In developed countries single-gene diseases collectively account for 20% of infant mortality and approximately 10% of pediatric hospitalizations (1-2). The ultimate aim of preconception carrier screening (PCS) panels is to increase the reproductive autonomy of the individuals and couples by providing preconception knowledge that could inform them of the available treatment options. The options after PCS in general, and expanded PCS in particular, include preimplantation genetic testing for monogeneic disease (PGT-M), the use of gamete donors, conceiving without further testing after thorough genetic counseling, adoption, and refraining from having children (3).
In patients who undergo PCS, it is important that they are aware of the fact that it cannot be guaranteed that PGT-M will be available for their genetic condition, although this occurs rarely. Further, it must also be taken into account that family history may be lacking in carriers, de novo mutations and germline mosaicism can occur, and conditions may have variable penetrance and expressivity. However, the PCS informs both their reproductive decision making as well that of their offspring.
With comprehensive panels where healthy individuals are likely to be identified as carriers for several conditions, testing of carrier status for embryos and prioritization of the embryos to transfer needs to be considered. According to ESHRE, ‘there is no good reason for rejecting PGT in order to avoid health problems in a third generation’ (4). Although this was related to X-linked mutation and sex selection, it is reasonable to assume the same principle should apply to rare autosomal recessive conditions. Given the parental desire to provide children with the easiest possible route in life, patients may feel that this would be appealing to avoid any reproductive barriers in a third generation (5).
Further, it is not an uncommon practice in PGT-M to select against mutations for conditions with reduced penetrance to lessen the burden of medical disease on the family (6).
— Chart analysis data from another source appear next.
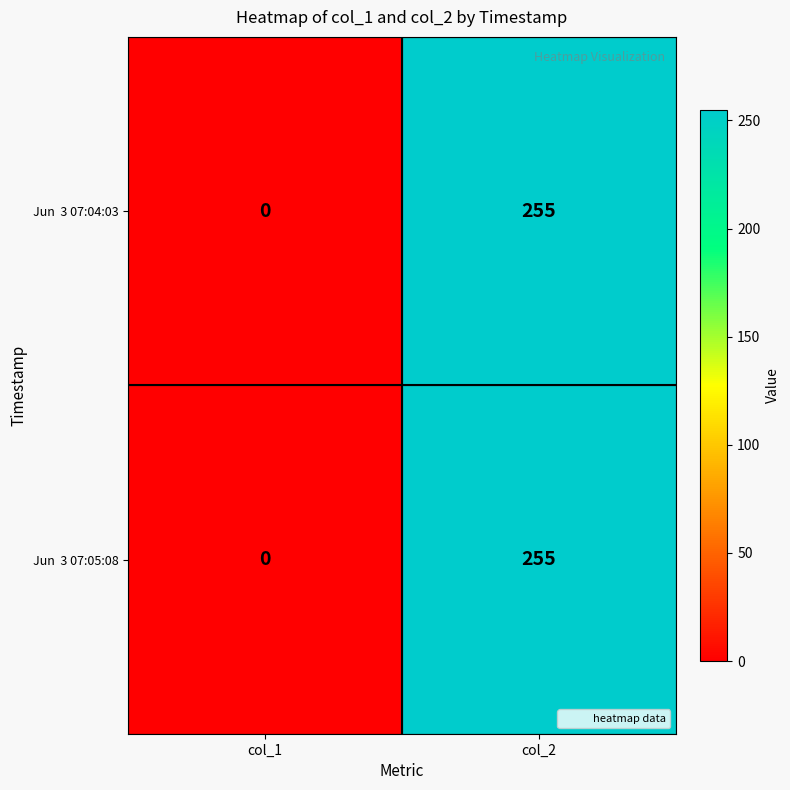

At which category is the sum across all series the highest?

col_2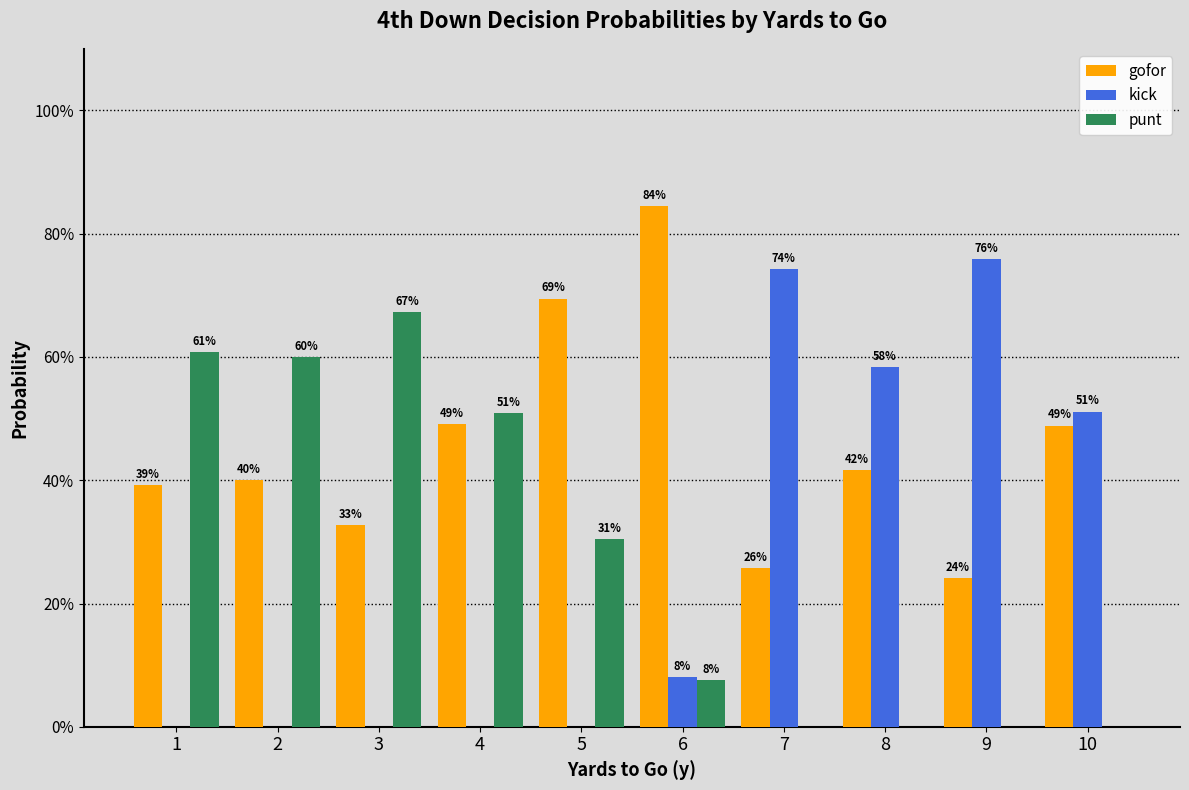

Reading left to right, extract all data points from this chart.

gofor: 0.4	0.4	0.3	0.5	0.7	0.8	0.3	0.4	0.2	0.5
kick: 0.0	0.0	0.0	0.0	0.0	0.1	0.7	0.6	0.8	0.5
punt: 0.6	0.6	0.7	0.5	0.3	0.1	0.0	0.0	0.0	0.0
In agreement with this, ESHRE has stated that consideration on an individual basis should be given to PGT-M for disorders with incomplete penetrance in view of, among other factors, ‘the seriousness of the disease in the particular [family] (…) and personal experiences and circumstances of the individual applicants’ (4).
The cost of caring for children with inherited conditions has risen drastically. The causes of the increased cost can be attributed to novel pharmacological products, approach to prophylactic and targeted treatments, and advancements in healthcare that result in a longer life expectancy. In contrast, genetic testing is getting cheaper. Expanded PCS utilizing next generation sequencing has greatly reduced the per base cost relative to Sanger sequencing, enabling lower-cost sequencing at a faster rate. Coupled with improved bioinformatic data analysis, this sequencing technology has enabled widespread use. The individual and societal costs associated with caring for affected individuals outweigh the costs of expanded PCS and PGT-M for these families.